Thieves, Moral Boundaries, Depravity and Stuffing Our Faces

For the second time in six months my daughter had her iPhone stolen. She was on a bus in San Francisco, going to work, when she noticed it was no longer in her coat pocket. I assume there are thieves who prowl public places, and particularly transportation systems, where people are crowded together and bump into each other. Most of us use our devices while waiting, so it’s really easy to spot the devices, and, more importantly, the place where the owner stashes it away when done.

Ah, an iPhone in an outside coat pocket.

They were smart enough to turn it off immediately to prevent her from tracking its location. That indicates not an opportunity theft, but a strategy, purposeful, organized crime.

Recently, there have been house burglaries in our neighborhood. About a year ago, somebody went through my car in my driveway and stole some pretty low-value stuff.

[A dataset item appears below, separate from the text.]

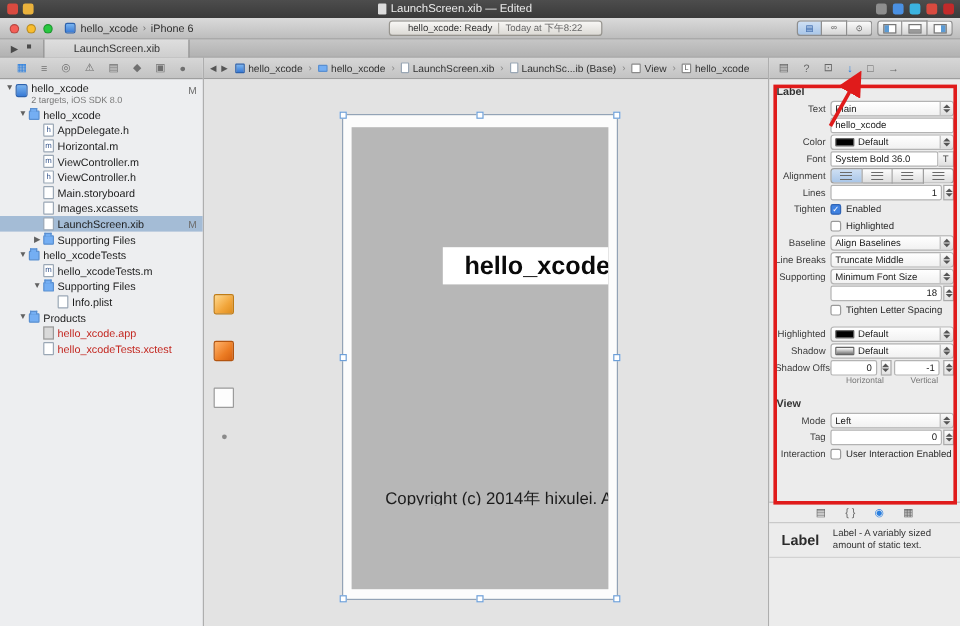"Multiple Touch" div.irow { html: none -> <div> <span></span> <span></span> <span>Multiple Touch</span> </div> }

These events got me to thinking about what must be going on in a person’s mind when they decide they target somebody else’s property for their own enrichment. How does this happen? Does the person grow up without the moral code to understand that it is not right to forcibly take someone else’s stuff? Or does one become that way over time?

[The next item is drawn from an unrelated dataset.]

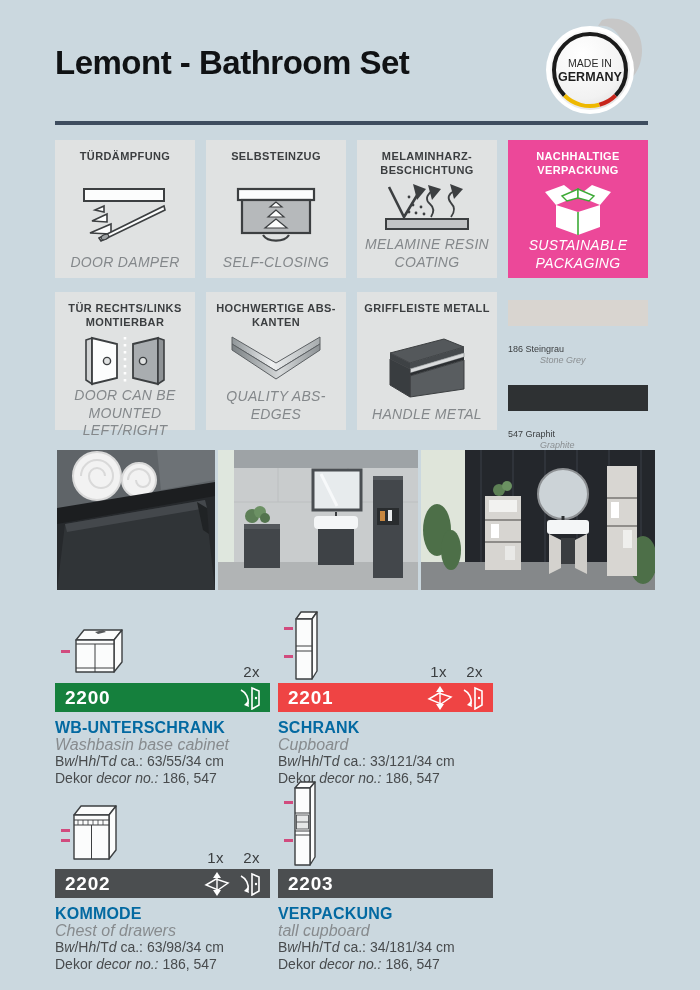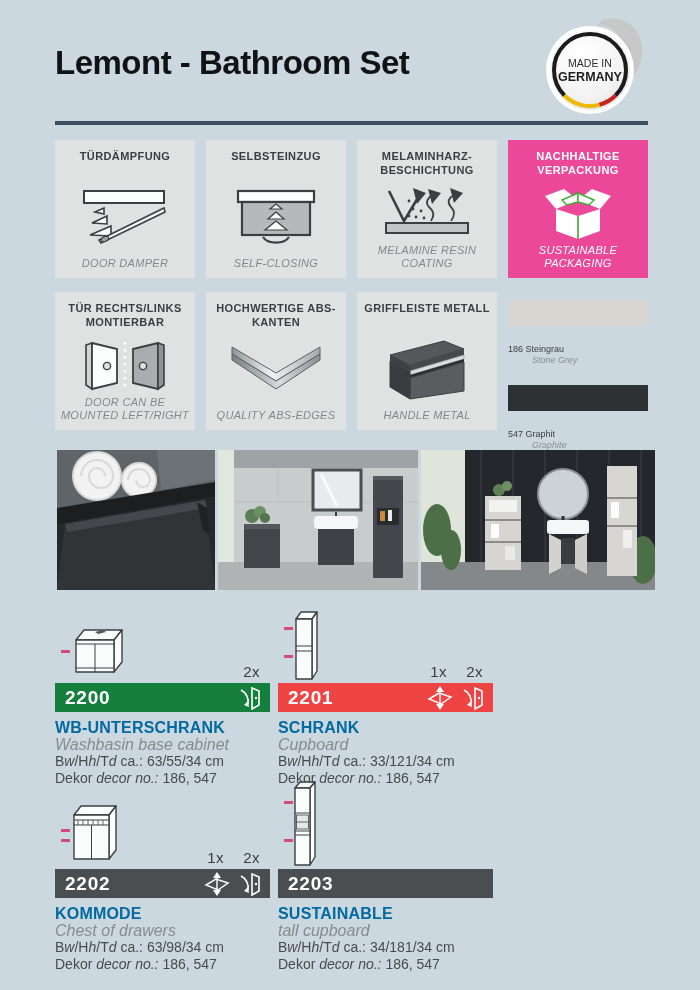"MELAMINE RESIN COATING" .tile .t-en { font-size: 11px -> 14px }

The German Communist Berthold Brecht wrote:

Erst kommt das Fressen, dann kommt die Moral.”

First comes food, then come morals.”

There is a subtle linguistic twist in this German sentence. The word “Fressen” is about food, but in a low, demeaning way. Germans have different words for the action of eating, “fressen” and “essen.”

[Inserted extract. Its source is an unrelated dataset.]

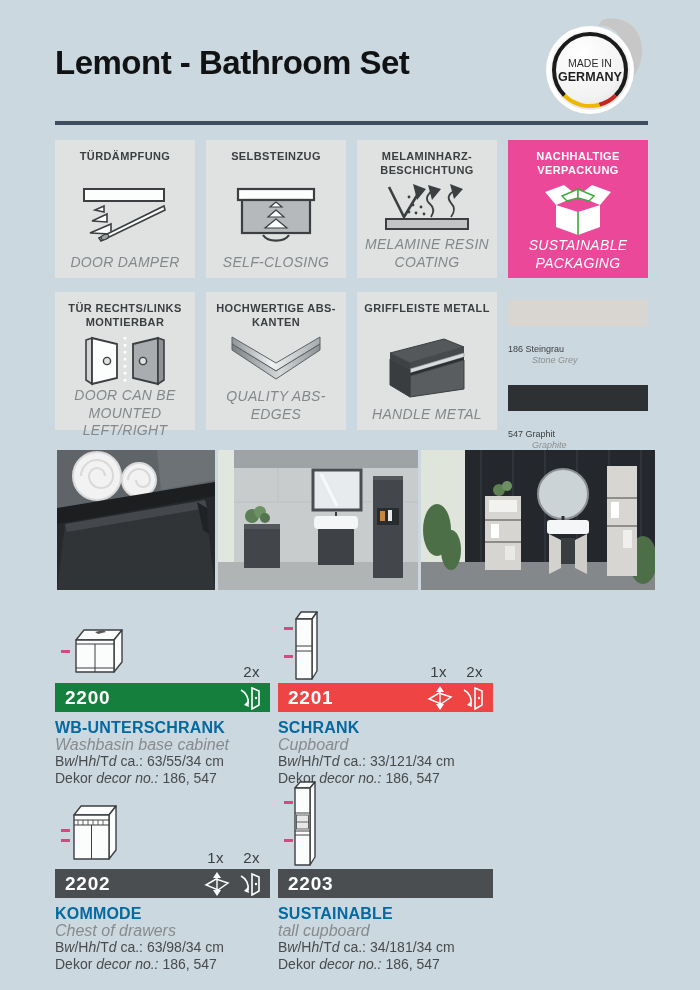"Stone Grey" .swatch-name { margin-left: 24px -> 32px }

Essen is what humans do. Fressen is what animals do. Humans only do “fressen” when they devour food, like animals.

While this is derogatory to animals, it’s a distinction in the German language. So what Brecht is really saying is:

“Stuffing our faces comes first. Then we might think about morals.”

So might morals really be a cultural and religious luxury?

In his book, God is not Great, Christopher Hitchens tells of a debate between Professor A. J. Ayer and Bishop Butler. In this debate, Ayer asserted that he saw no evidence whatsoever for the existence of any god. Bishop Butler broke in to say, “Then I cannot see why you do not lead a life of unbridled immorality.”

I wonder if this is a normal Christian attitude. Are Christians only behaving like Christians should because of the pressure of the penalty from god? If that were not there, do they imagine that they could just let it all hang out? Come to think of it, what was going on in the Bishop’s mind? What would he like to be doing that Christianity is preventing?

I serve no god, but I have no urges to behave immorally. I have no desires that the good Bishop might call “unbridled immorality.” Being an educated, civilized, responsible and cultured adult is enough to keep me from depravity.

Maybe it’s only because I have no problem stuffing my face every day?